- Born: 29 December 1903 Barcelona, Spain
- Died: 23 February 1967 (aged 63) Barcelona, Spain
- Occupations: financier, patron of the arts and cultural activist

= Fèlix Millet i Maristany =

Spanish financier

Félix Millet i Maristany (Barcelona, December 29, 1903 – ibidem, February 23, 1967) was a Spanish financier, patron of the arts and cultural activist.

== Biography ==
He was the son of the cotton industrialist Joan Millet i Pagès and Antònia Maristany Colomé, and nephew of the co-founder of the Catalan Choral Society Lluís Millet. Always dedicating himself professionally to the insurance companies sector, in 1932 he was president of the Federation of Young Christians and director of the newspaper El Matí, close to UDC. At the outbreak of the civil war in 1936, he left for Trieste when he felt his life threatened in Catalonia, and later returned to Spain to volunteer in Burgos to fight on the side of the rebels.
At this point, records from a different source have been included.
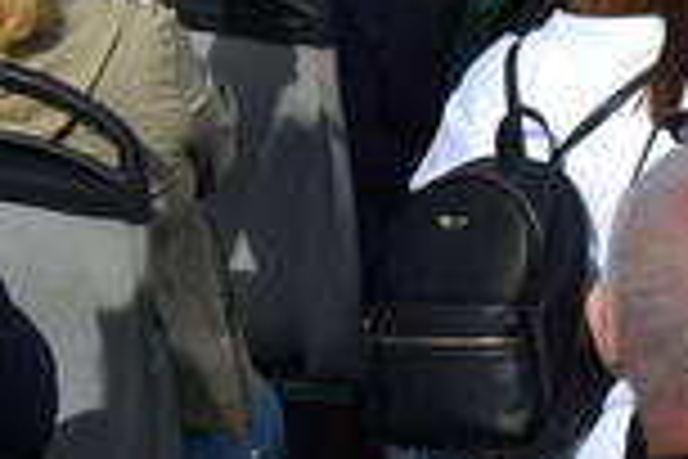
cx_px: 771
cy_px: -468
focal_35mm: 235
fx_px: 4491
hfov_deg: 8.7
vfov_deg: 5.7
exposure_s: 1/400
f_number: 11
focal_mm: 28
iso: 400
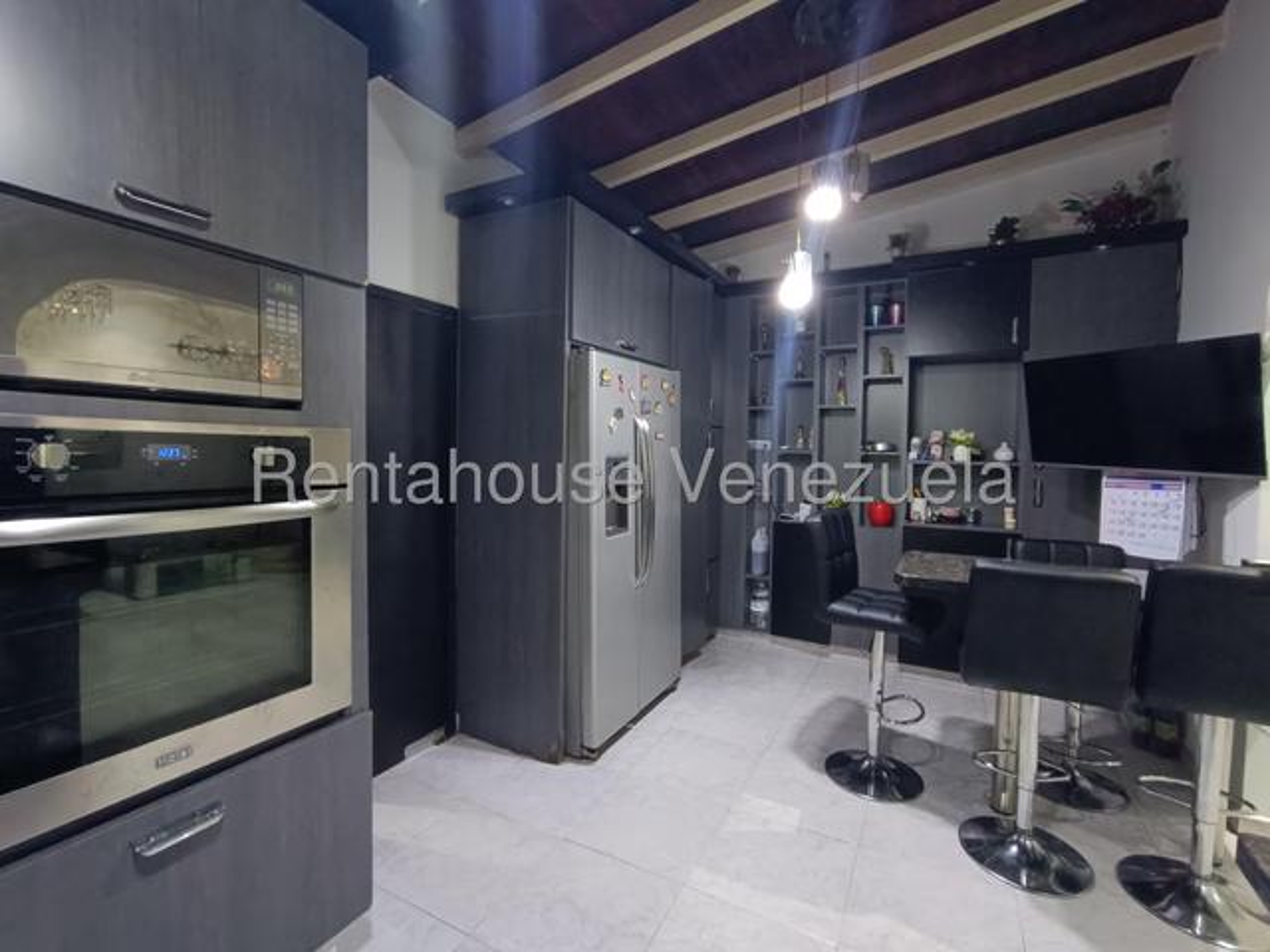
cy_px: 476
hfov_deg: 94.5
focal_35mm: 16
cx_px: 635
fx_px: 587
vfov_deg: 78.1
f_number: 2.2
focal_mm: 1.66
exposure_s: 1/20
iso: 982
In 1943 he founded the Benèfica Minerva, which was clandestinely dedicated to collective patronage, and in which the lawyer Pere Puig i Quintana, at the time Millet's right-hand man, collaborated.

In 1947, Millet was secretary of the Comissió Abat Oliba and president of the board of directors of the Banco Popular Español -until 1957- and of the Compañía Hispano Americana de Seguros y Reaseguros. As shareholder and president of Banco Popular, he made disappear "the merchant and shopkeeper mentality, linked, in this case, to the Madrid artisans" in the attempt to create "a modern bank, in every sense of the word". During Millet's tenure, the bank grew from 200 million to 5,000 million pesetas, and became the eighth largest in Spain in terms of deposits. At the beginning of 1957, however, the Millet family sold most of its shares and Fèlix Millet became honorary president.

Elected president of the Orfeón Catalán in 1951, he promoted the Obra del Ballet Popular, and in 1961 he was among the founders of Òmnium Cultural, an association of which he was the first president.

He was the father of Fèlix Millet i Tusell, founder in 1990 of the Fundació Orfeó Català-Palau de la Música Catalana and its president until his dismissal in 2009 amid accusations of corruption; of Joan Millet i Tusell, director of Banca Catalana; and of Xavier Millet i Tusell, Convergència i Unió candidate for mayor of Barcelona in the municipal elections of 1979.